> [Activities]:
- a) Transcribe the stretch of the passage on USAID Advancing Nutrition in the Kyrgyz Republic from "Deputy Minister of Health Nurbolot" through "in the country.".
- b) According to the passage on USAID Advancing Nutrition in the Kyrgyz Republic, on what date was the virtual reflection and launch meeting held?

Passage provided section start

To share achievements and surprising new survey results from USAID Advancing Nutrition’s first year in the Kyrgyz Republic, the project conducted a virtual reflection and launch meeting on March 16, 2021. The meeting was organized in three languages and included approximately 100 participants, from the Deputy Minister of Health and heads of regional administrations to representatives of development NGOs and local activists.
The project presented results from its recent baseline survey, which focused on nutrition practices that impact the health of mothers and children in Batken and Jalal-Abad Oblasts (regions). During October‒November 2020, the project interviewed more than 2,000 mothers of children under 2 years covering issues like breastfeeding, anemia prevention, dietary diversity, and hygiene.
Deputy Minister of Health Nurbolot Usenbaev noted that USAID Advancing Nutrition’s work in the Kyrgyz Republic is especially important, as “every third woman and every third child suffers from anemia in the country, and the problem of malnutrition remains actual in the distant regions.” He thanked the project for the productive first year and reassured his and the Ministry’s support for the project’s activities in the country.

Passage provided section end
Data shown section start

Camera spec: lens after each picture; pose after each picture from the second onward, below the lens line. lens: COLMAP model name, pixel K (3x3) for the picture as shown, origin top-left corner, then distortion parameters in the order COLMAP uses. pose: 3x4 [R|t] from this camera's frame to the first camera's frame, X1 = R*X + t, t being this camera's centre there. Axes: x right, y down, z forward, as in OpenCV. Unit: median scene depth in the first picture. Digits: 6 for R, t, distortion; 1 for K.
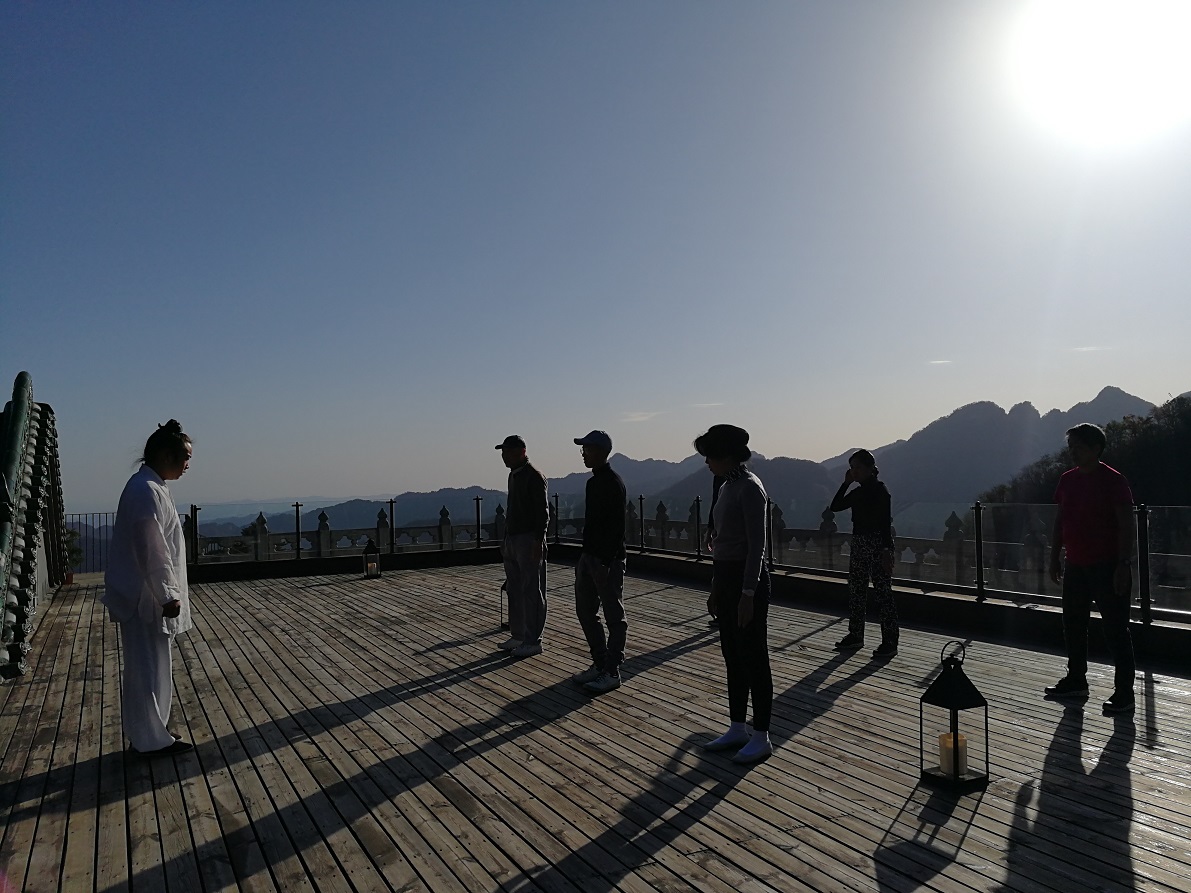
lens RADIAL K [[958.6, 0, 603.4], [0, 958.6, 478.4], [0, 0, 1]] dist [0.018708, -0.030627]
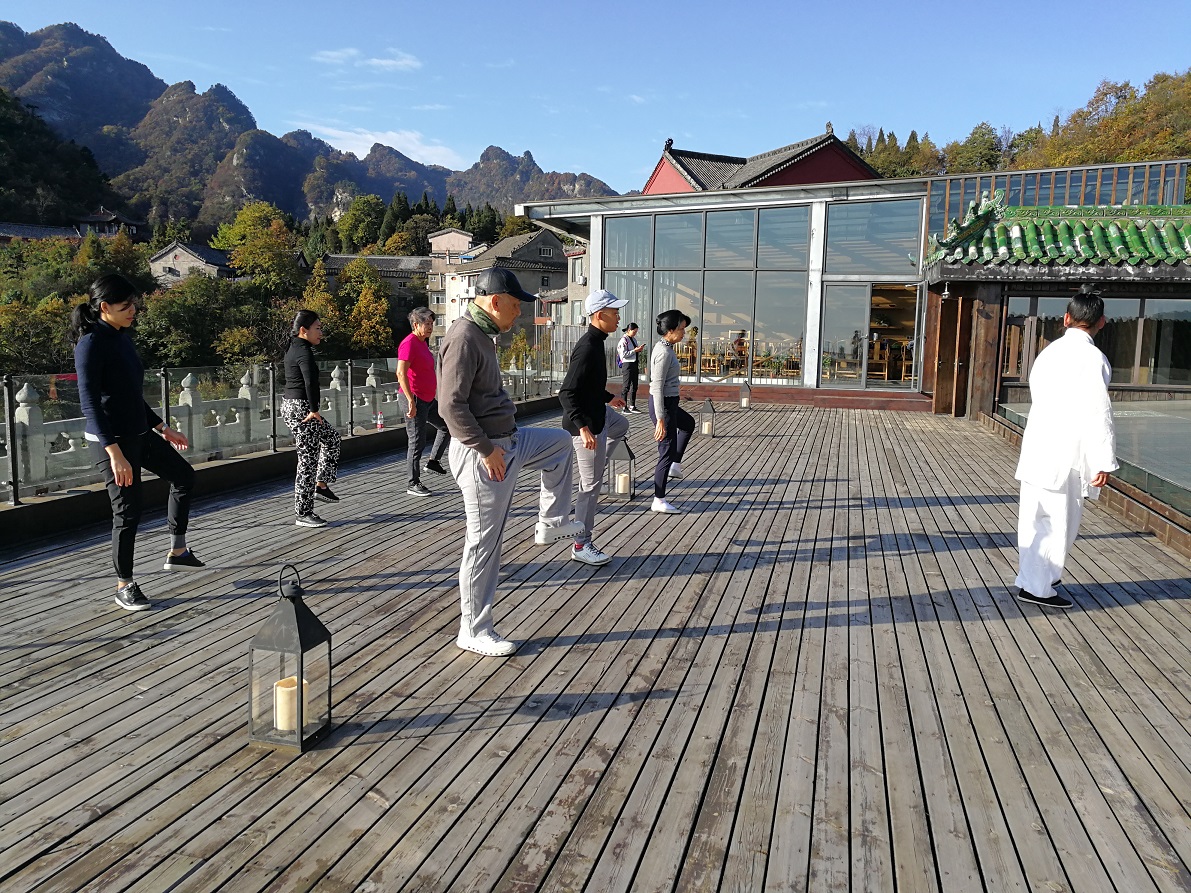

Data shown section end

> [Answers given]:
- a)
Deputy Minister of Health Nurbolot Usenbaev noted that USAID Advancing Nutrition’s work in the Kyrgyz Republic is especially important, as “every third woman and every third child suffers from anemia in the country, and the problem of malnutrition remains actual in the distant regions.” He thanked the project for the productive first year and reassured his and the Ministry’s support for the project’s activities in the country.

- b) March 16, 2021